Copy each line of the listing where the word "size" can be found.

DATA SECTION »
--------

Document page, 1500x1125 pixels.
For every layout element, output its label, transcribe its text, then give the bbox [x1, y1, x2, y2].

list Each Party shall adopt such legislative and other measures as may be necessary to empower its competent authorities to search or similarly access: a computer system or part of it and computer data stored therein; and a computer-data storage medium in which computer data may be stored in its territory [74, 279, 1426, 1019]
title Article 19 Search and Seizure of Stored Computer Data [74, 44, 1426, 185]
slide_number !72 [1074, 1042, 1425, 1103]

--------

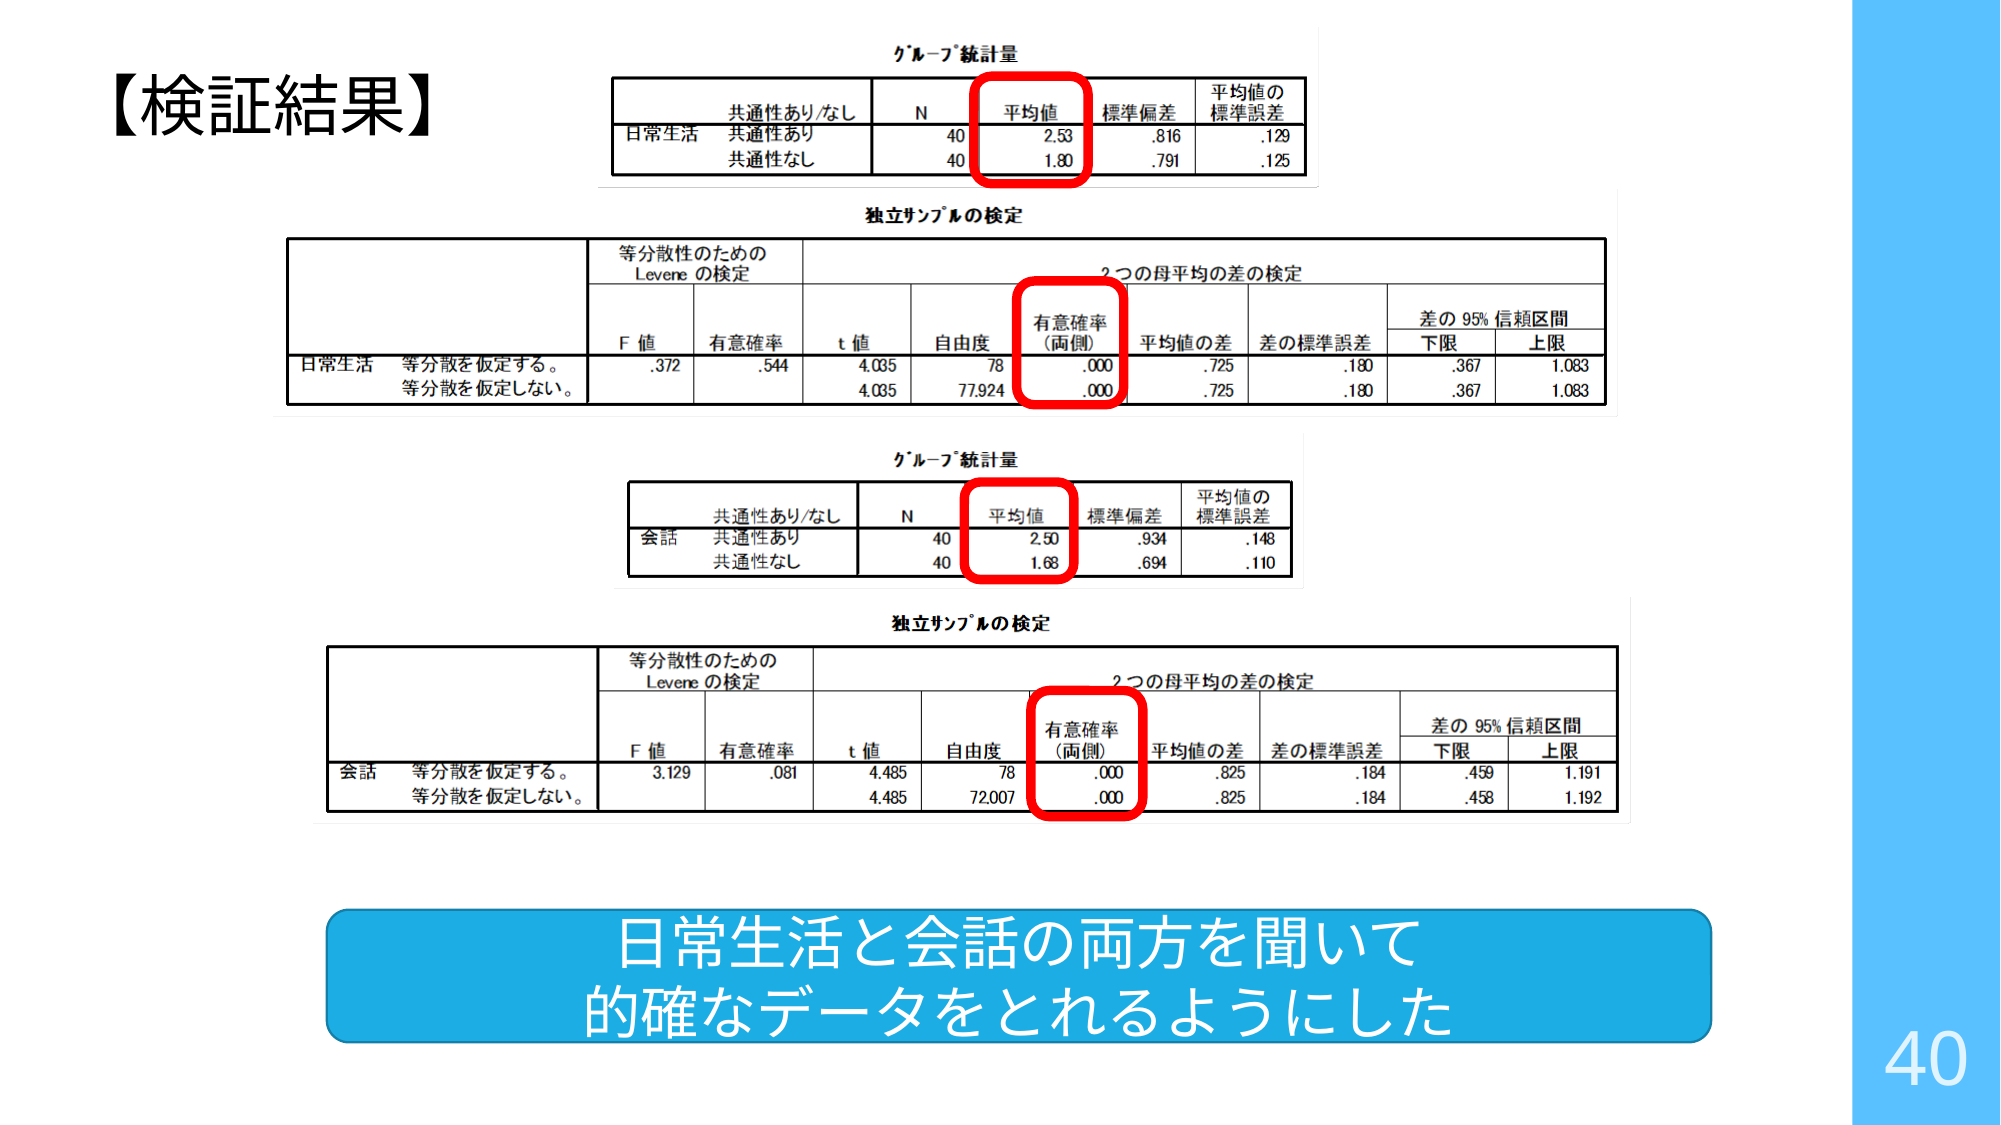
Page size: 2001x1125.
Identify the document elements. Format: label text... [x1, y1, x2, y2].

--------

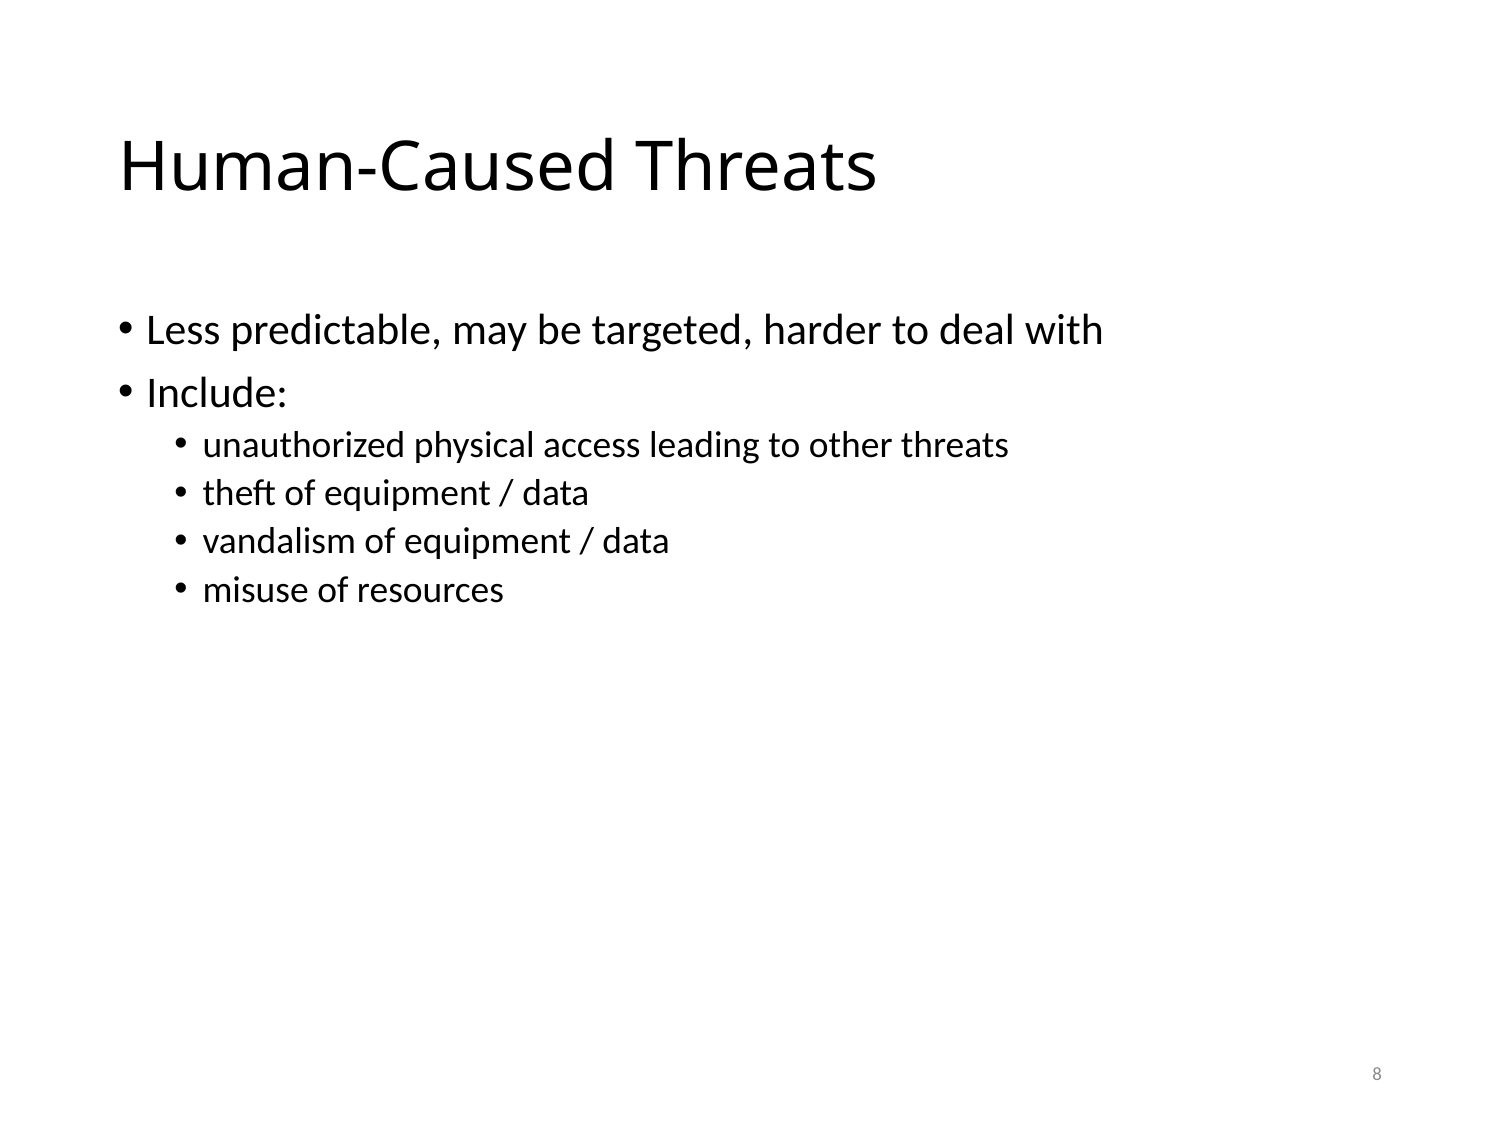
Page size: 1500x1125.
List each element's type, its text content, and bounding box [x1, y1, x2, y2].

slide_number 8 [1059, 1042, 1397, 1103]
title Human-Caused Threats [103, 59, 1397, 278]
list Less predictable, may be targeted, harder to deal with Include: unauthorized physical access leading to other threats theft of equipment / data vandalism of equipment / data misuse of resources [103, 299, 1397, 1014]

--------

RESPONSE »
Page size: 2001x1125.
Page size: 1500x1125.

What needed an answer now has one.